The SingHealth network’s data breach last month was characteristic of a “class of sophisticated cyberattackers” deploying what was known as an “advanced persistent threat” (APT) attack, said Minister for Communications and Information S. Iswaran in Parliament on Monday (6 August).
“The attack fits the profile of certain known APT groups”, which are “typically state-linked” and conduct extended cyber campaigns to steal information and disrupt operations, said Iswaran, who was delivering his Ministerial Statement on the SingHealth cyberattack.
“But for national security reasons, we will not be making any specific public attribution,” he added. The 4 July cyberattack saw perpetrators accessing the personal data of 1.5 million patients, including that of Prime Minister Lee Hsien Loong.
While SingHealth and Integrated Health Information Systems (Ihis) are private companies, their information databases are part of Singapore’s critical information infrastructure (CII), said Iswaran.
“A cyberattack on any CII can disrupt essential services and affect public welfare and confidence,” he added.
Iswaran noted recent examples of attacks by APT groups, including the hacking of the Democratic National Committee in the US in 2016 and the theft of more than 20 million personnel records from the US Office of Personnel Management in 2014.
“Singapore has also been the target of APT attacks, such as those on NUS and NTU last year,” added the 56-year-old West Coast GRC Member of Parliament (MP).
Based on detailed analysis by Singapore’s Cyber Security Agency (CSA), the SingHealth hackers used “advanced and sophisticated tools, including customised malware that was able to evade SingHealth’s anti-virus software and security tools”.
“After establishing a foothold in the network, the attacker took steps to remain in the system undetected before stealing the patients’ information,” he added.
COI report by end-year
Asked by Non-Constituency MP Daniel Goh if the government would be looking into whether there was any negligence on SingHealth’s part, Iswaran said that the Committee of Inquiry (COI) convened would look into the factors behind the attack as well as what could have been done.

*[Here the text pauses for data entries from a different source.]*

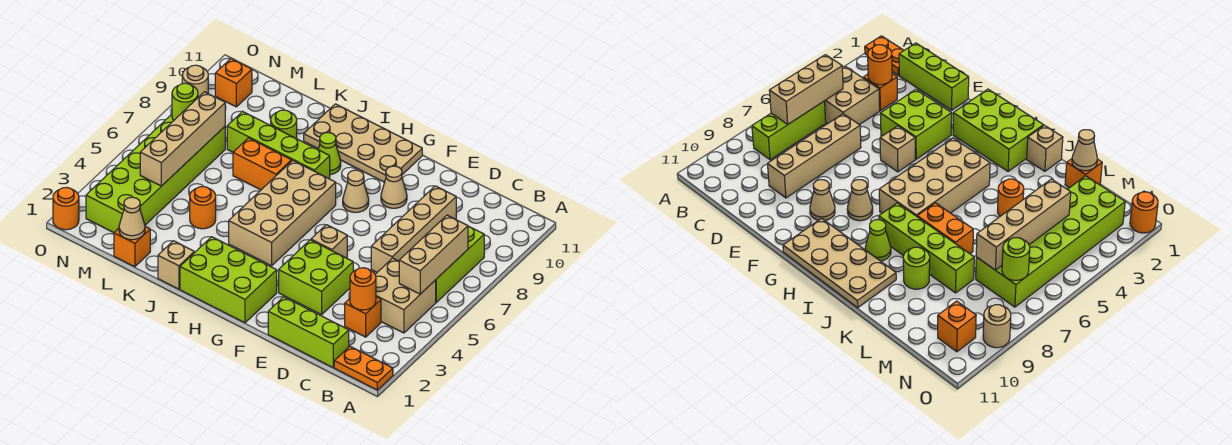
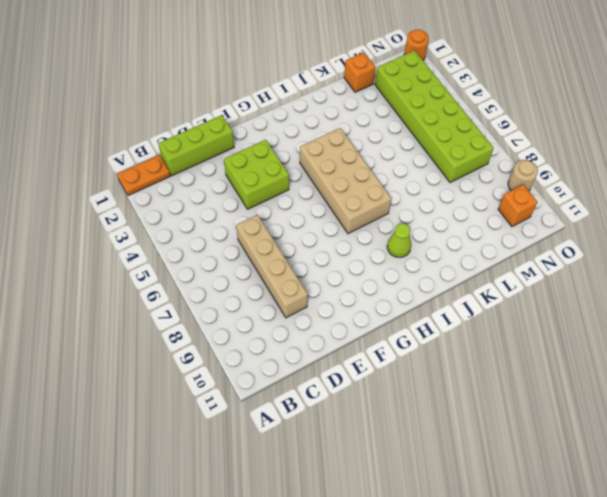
none -> tan brick B4:C5 level 1
none -> lime brick B6:B8 level 1
none -> orange brick C3 level 1

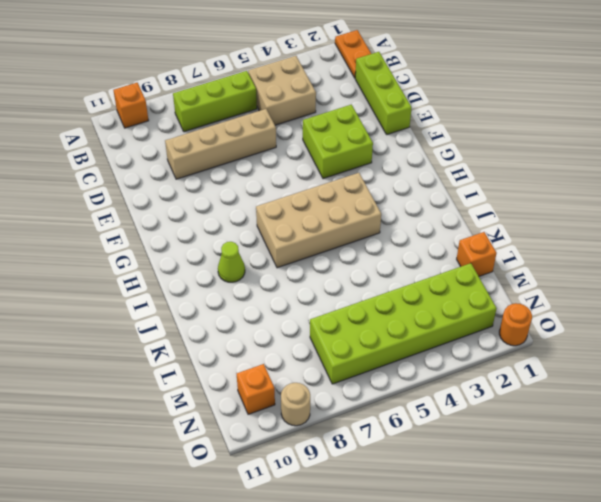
orange brick A10 level 1 -> orange brick C3 level 1
none -> tan brick F5 level 1
none -> tan cone F9 level 1
none -> lime brick G1:I2 level 1

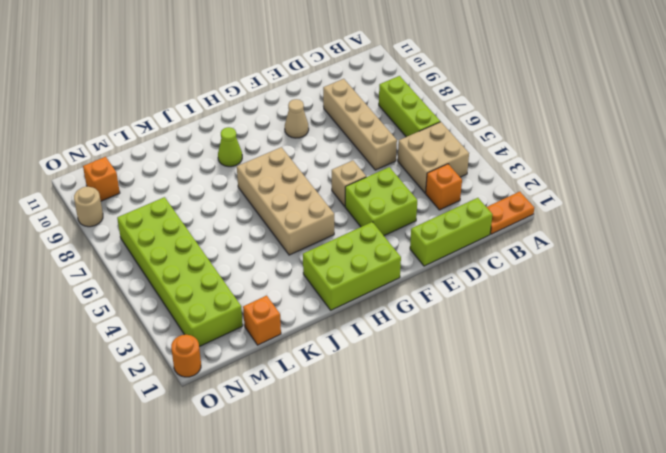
none -> tan cone G8 level 1
none -> tan plate G10:J11 level 1
none -> lime brick I8:L8 level 1

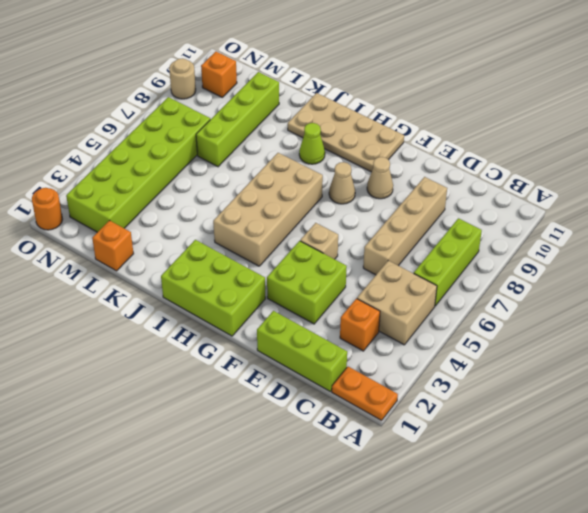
lime brick L7:L10 level 1 -> lime brick I8:L8 level 1
none -> tan brick J1 level 1
none -> orange brick J7:K7 level 1
none -> orange round brick K4 level 1

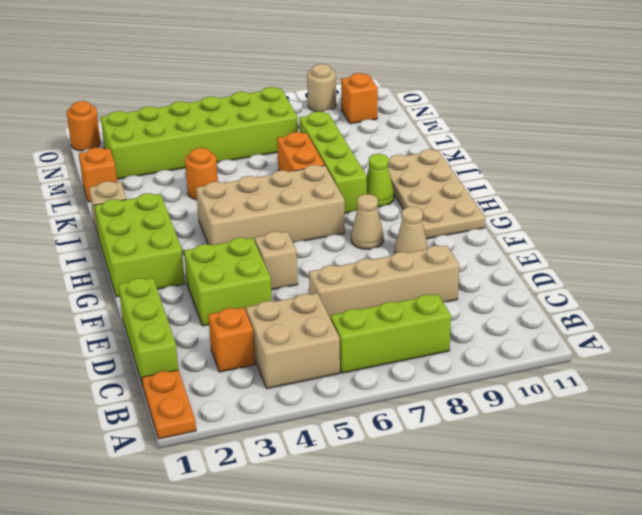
none -> lime round brick K9 level 1
none -> tan brick B5:B7 level 2
none -> orange round brick C3 level 2

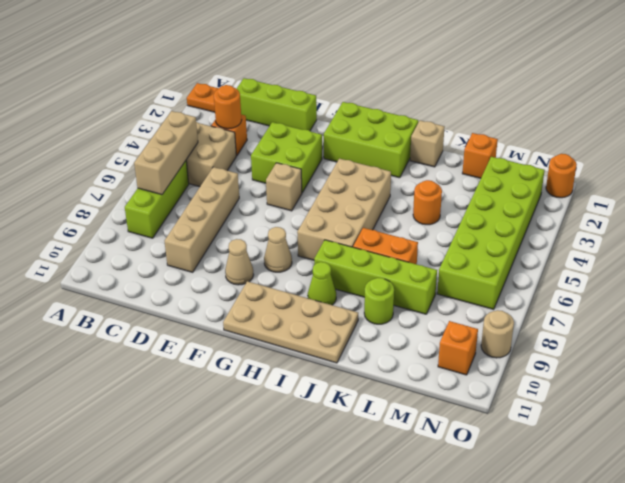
none -> tan cone L1 level 2
none -> tan brick M4:M7 level 2
none -> lime round brick N7 level 2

“I would urge members to refrain from going down the path of allocating blame at this point,” added Iswaran.
He said the COI, chaired by former senior district judge Richard Magnus, will submit its report by 31 December. “As some aspects of the inquiry have security implications, the COI will decide which part of its hearings can be held in public,” he noted.
In the meantime, the government has also taken steps to bolster Singapore’s cybersecurity defences.
For instance, the CSA has examined computers affected by last month’s attack and identified indicators of compromise – pieces of forensic data used to identify malicious activity on a network.
Owners and regulators of CII have been instructed to scan for such indicators and have been advised on measures to prevent a similar incident.